(Your assignment)
Write the data out again so that it matches word for word.

(Supplied information)
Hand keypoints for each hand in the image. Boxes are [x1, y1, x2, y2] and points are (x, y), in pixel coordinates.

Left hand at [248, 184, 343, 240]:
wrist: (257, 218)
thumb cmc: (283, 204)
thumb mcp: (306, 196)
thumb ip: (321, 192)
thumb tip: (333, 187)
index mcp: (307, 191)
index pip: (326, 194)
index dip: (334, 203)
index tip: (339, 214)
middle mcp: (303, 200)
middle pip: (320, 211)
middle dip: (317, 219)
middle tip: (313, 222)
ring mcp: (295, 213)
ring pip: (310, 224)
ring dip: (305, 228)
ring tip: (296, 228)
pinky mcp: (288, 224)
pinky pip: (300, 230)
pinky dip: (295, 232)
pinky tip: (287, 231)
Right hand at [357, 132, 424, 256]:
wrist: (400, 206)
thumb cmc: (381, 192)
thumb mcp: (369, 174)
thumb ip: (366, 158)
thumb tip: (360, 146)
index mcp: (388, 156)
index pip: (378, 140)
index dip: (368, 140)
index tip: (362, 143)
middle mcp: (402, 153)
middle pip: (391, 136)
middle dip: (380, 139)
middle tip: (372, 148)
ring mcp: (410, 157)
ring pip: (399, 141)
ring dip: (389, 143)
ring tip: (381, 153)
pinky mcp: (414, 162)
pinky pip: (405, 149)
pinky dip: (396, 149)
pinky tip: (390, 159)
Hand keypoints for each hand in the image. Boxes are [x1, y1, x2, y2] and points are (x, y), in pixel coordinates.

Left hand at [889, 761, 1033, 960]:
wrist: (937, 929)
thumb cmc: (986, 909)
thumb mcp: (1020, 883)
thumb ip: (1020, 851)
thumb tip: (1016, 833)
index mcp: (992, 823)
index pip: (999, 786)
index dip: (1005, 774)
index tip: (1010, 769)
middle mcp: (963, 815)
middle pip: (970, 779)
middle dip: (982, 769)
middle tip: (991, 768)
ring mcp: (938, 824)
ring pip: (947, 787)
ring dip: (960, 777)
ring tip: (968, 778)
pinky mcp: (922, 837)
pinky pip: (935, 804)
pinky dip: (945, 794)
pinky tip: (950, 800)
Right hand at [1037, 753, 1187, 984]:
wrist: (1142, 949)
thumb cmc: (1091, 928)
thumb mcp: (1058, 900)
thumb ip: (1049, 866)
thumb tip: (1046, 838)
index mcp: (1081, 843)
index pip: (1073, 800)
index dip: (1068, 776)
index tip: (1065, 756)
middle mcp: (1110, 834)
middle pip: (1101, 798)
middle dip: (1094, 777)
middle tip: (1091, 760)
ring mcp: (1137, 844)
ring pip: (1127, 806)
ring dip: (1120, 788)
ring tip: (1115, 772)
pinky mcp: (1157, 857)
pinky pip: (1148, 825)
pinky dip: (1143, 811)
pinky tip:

(Response to the exercise)
Hand keypoints for each hand in the image. Boxes are [x1, y1, x2, y2] and points are (x, y), in pixel coordinates.

Left hand at [248, 184, 343, 240]:
wrist: (257, 218)
thumb cmc: (283, 204)
thumb mcp: (306, 196)
thumb ip: (321, 192)
thumb tip: (333, 187)
index mcp: (307, 191)
index pip: (326, 194)
index dip: (334, 203)
index tip: (339, 214)
middle mcp: (303, 200)
middle pip: (320, 211)
middle dip: (317, 219)
middle tip: (313, 222)
ring mcp: (295, 213)
ring pip: (310, 224)
ring dip: (305, 228)
ring tip: (296, 228)
pinky mcp: (288, 224)
pinky pip: (300, 230)
pinky dip: (295, 232)
pinky tip: (287, 231)
Right hand at [357, 132, 424, 256]:
wrist: (400, 206)
thumb cmc: (381, 192)
thumb mcp: (369, 174)
thumb ip: (366, 158)
thumb tip: (360, 146)
index mcp: (388, 156)
index pip: (378, 140)
index dip: (368, 140)
index tip: (362, 143)
middle mcp: (402, 153)
middle pip: (391, 136)
middle dip: (380, 139)
middle tip: (372, 148)
ring mcp: (410, 157)
ring pip: (399, 141)
ring dip: (389, 143)
ring tip: (381, 153)
pinky mcp: (414, 162)
pinky pip: (405, 149)
pinky dip: (396, 149)
pinky tip: (390, 159)
Hand keypoints for each hand in the image. Boxes are [x1, y1, x2, y2] and points are (x, y), in pixel coordinates.

Left hand at [889, 761, 1033, 960]:
wrist: (937, 929)
thumb cmc: (986, 909)
thumb mcp: (1020, 883)
thumb ip: (1020, 851)
thumb tip: (1016, 833)
index mcp: (992, 823)
index pip: (999, 786)
index dip: (1005, 774)
index tip: (1010, 769)
middle mcp: (963, 815)
middle pip: (970, 779)
middle dip: (982, 769)
middle tip: (991, 768)
ring mcp: (938, 824)
ring pip: (947, 787)
ring dip: (960, 777)
ring tip: (968, 778)
pinky mcp: (922, 837)
pinky pip: (935, 804)
pinky dip: (945, 794)
pinky tip: (950, 800)
Right hand at [1037, 753, 1187, 984]:
wrist: (1142, 949)
thumb cmc: (1091, 928)
thumb mcp: (1058, 900)
thumb ip: (1049, 866)
thumb tip: (1046, 838)
index mcp: (1081, 843)
index pip: (1073, 800)
index dip: (1068, 776)
index tip: (1065, 756)
middle mcp: (1110, 834)
middle pip: (1101, 798)
middle dip: (1094, 777)
middle tip: (1091, 760)
ring mcp: (1137, 844)
ring pip: (1127, 806)
ring dip: (1120, 788)
ring tip: (1115, 772)
pinky mcp: (1157, 857)
pinky pip: (1148, 825)
pinky dip: (1143, 811)
pinky tip:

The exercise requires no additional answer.